== Segment start ==

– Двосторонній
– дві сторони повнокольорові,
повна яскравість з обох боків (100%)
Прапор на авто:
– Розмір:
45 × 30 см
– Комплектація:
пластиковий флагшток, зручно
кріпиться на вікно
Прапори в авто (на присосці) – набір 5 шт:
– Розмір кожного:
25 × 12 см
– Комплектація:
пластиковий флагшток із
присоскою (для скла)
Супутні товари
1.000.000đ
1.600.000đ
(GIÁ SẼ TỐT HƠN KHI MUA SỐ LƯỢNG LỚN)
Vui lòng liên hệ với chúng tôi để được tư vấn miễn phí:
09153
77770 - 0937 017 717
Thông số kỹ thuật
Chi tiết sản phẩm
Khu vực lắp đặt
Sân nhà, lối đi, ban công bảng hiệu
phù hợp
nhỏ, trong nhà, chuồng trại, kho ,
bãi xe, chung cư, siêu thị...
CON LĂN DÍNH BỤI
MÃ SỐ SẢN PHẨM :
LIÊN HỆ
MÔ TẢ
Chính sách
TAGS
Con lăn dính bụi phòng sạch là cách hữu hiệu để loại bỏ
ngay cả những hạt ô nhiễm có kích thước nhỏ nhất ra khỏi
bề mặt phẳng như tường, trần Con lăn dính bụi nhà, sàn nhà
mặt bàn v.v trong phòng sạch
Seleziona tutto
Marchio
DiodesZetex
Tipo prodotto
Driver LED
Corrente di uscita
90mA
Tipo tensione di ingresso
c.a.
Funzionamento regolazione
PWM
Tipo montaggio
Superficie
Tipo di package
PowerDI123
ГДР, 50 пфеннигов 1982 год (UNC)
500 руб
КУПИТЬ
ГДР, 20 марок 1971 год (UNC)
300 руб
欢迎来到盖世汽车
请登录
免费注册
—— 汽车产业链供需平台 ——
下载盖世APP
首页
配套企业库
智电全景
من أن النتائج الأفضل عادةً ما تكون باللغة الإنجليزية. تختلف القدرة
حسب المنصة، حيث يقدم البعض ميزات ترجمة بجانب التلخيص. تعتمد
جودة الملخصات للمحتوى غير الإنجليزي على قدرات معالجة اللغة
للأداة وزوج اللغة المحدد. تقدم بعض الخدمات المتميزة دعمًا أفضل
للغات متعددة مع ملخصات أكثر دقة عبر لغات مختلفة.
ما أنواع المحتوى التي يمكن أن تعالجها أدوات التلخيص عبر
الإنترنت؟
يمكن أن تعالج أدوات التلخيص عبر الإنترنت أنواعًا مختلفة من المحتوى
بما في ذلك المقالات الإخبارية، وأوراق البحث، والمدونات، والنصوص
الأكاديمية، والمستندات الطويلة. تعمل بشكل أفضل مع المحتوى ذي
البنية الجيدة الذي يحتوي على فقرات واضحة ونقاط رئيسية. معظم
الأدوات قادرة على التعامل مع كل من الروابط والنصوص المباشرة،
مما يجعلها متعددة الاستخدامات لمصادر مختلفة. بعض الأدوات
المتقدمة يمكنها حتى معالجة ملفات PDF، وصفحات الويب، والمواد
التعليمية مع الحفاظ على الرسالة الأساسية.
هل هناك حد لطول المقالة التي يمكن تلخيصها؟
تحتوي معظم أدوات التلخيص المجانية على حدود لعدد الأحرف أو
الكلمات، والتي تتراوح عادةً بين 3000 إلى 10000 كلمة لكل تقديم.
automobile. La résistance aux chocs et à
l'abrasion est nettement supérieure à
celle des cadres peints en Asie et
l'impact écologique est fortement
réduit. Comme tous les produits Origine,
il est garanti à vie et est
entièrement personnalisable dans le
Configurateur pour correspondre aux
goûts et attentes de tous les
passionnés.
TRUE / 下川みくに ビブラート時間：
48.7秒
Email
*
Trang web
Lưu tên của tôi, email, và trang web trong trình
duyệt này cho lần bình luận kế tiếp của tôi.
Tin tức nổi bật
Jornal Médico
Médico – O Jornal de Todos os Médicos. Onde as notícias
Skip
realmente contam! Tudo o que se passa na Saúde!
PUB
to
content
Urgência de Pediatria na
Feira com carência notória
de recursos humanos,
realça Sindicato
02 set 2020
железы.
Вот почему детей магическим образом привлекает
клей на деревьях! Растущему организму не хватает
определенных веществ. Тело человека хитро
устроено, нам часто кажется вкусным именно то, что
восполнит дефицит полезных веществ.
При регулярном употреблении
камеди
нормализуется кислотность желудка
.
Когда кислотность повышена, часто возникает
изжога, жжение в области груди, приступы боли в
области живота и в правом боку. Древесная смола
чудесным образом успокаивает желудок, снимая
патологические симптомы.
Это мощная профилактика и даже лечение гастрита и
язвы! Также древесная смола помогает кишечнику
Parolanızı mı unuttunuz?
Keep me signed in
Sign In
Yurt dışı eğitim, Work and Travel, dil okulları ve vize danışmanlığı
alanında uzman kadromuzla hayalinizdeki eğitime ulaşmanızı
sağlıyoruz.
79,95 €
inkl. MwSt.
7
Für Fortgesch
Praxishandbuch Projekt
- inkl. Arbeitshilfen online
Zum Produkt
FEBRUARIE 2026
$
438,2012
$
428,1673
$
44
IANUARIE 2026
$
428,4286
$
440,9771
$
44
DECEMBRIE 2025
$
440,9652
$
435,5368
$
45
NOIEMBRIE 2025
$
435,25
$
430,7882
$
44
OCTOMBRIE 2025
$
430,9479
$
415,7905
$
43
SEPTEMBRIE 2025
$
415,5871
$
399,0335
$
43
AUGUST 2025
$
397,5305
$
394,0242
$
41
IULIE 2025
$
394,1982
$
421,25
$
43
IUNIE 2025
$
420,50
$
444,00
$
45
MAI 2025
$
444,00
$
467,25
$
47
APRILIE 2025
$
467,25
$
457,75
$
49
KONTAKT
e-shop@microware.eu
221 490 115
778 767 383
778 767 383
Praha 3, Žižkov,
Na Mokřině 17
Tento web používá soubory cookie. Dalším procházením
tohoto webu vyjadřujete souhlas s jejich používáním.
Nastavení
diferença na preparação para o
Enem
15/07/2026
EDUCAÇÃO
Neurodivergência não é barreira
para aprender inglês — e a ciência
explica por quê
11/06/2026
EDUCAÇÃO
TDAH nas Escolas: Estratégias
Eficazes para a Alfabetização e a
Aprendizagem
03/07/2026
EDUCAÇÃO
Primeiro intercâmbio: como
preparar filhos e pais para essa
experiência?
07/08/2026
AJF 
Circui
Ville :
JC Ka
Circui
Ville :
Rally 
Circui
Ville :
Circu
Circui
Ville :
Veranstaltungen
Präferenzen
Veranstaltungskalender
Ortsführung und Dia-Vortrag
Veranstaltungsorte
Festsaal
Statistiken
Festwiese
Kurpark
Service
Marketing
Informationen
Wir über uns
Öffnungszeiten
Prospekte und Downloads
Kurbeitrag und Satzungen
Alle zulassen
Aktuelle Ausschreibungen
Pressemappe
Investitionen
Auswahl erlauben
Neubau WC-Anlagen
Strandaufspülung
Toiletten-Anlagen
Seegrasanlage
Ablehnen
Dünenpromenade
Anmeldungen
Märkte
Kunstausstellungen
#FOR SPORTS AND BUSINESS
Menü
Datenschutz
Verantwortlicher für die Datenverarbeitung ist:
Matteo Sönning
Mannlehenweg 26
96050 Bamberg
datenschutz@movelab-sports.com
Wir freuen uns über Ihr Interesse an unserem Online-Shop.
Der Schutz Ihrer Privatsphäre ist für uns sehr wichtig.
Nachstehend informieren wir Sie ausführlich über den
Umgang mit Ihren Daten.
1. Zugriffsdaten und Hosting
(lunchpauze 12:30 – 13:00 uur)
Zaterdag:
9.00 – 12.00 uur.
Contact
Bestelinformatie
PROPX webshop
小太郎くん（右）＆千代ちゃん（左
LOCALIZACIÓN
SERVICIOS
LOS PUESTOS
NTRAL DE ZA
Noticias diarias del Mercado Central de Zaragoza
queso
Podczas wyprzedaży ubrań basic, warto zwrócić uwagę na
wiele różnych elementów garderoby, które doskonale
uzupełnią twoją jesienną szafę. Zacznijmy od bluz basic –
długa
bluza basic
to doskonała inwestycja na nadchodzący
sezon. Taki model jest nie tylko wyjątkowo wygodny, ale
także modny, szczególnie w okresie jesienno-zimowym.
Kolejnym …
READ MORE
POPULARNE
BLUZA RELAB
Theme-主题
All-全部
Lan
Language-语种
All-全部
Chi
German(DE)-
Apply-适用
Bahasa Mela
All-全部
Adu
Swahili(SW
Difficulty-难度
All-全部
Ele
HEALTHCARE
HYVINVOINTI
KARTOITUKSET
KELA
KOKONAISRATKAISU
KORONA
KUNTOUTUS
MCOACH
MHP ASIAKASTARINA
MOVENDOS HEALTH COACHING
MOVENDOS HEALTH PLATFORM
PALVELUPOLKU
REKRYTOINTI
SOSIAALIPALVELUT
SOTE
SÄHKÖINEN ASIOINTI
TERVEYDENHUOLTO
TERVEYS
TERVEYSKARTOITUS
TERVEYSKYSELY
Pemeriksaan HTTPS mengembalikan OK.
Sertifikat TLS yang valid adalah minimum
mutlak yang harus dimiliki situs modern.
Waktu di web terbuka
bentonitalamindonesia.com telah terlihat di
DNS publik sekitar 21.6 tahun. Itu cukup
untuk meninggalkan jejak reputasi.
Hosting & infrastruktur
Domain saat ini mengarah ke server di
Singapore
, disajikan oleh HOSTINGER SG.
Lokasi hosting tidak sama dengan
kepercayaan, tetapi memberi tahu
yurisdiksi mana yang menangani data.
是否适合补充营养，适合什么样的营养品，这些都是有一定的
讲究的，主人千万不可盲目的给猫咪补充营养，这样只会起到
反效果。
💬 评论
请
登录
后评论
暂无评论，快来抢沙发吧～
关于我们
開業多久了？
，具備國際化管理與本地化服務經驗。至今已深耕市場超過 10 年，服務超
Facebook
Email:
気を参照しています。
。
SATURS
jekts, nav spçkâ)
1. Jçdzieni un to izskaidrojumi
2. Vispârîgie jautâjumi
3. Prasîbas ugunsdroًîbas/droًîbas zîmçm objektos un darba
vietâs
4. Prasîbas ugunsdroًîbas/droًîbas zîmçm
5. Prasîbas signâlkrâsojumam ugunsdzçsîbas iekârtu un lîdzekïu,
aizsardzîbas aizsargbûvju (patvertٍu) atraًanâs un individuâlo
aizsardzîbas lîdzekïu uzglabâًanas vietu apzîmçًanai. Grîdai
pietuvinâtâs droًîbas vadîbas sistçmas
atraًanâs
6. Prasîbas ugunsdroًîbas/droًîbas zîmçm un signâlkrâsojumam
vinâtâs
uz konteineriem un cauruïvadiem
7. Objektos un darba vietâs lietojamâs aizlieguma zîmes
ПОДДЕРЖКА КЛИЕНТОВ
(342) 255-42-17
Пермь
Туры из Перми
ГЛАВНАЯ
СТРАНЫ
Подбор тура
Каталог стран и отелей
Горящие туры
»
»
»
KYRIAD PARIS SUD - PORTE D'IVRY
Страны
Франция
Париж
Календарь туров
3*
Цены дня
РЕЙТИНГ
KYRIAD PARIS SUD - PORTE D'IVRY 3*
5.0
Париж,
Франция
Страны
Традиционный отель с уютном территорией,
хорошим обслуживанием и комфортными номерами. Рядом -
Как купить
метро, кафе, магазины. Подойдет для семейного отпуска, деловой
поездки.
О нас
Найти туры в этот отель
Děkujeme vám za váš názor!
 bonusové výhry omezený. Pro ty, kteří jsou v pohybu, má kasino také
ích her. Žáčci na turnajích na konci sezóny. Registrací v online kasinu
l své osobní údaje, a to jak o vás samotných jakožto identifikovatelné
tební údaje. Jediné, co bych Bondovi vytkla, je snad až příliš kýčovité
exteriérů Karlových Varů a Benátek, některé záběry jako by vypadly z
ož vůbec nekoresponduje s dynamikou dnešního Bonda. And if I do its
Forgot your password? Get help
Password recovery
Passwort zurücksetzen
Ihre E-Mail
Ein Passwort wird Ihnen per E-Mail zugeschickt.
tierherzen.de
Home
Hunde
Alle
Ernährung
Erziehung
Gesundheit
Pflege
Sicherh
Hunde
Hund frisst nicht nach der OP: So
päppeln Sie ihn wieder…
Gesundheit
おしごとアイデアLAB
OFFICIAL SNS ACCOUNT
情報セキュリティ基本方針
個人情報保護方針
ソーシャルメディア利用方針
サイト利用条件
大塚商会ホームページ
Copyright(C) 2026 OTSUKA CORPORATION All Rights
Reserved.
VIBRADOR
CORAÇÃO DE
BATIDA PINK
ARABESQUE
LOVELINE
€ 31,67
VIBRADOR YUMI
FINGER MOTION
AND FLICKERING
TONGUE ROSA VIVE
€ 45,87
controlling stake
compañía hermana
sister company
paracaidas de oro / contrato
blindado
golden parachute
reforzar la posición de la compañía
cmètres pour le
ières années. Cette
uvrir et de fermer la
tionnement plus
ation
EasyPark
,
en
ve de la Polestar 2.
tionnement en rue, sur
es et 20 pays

== Segment end ==

Exercise directions. The word "darba" appears in some lines above. Return every one of those lines.

Answer to this task.
3. Prasîbas ugunsdroًîbas/droًîbas zîmçm objektos un darba
7. Objektos un darba vietâs lietojamâs aizlieguma zîmes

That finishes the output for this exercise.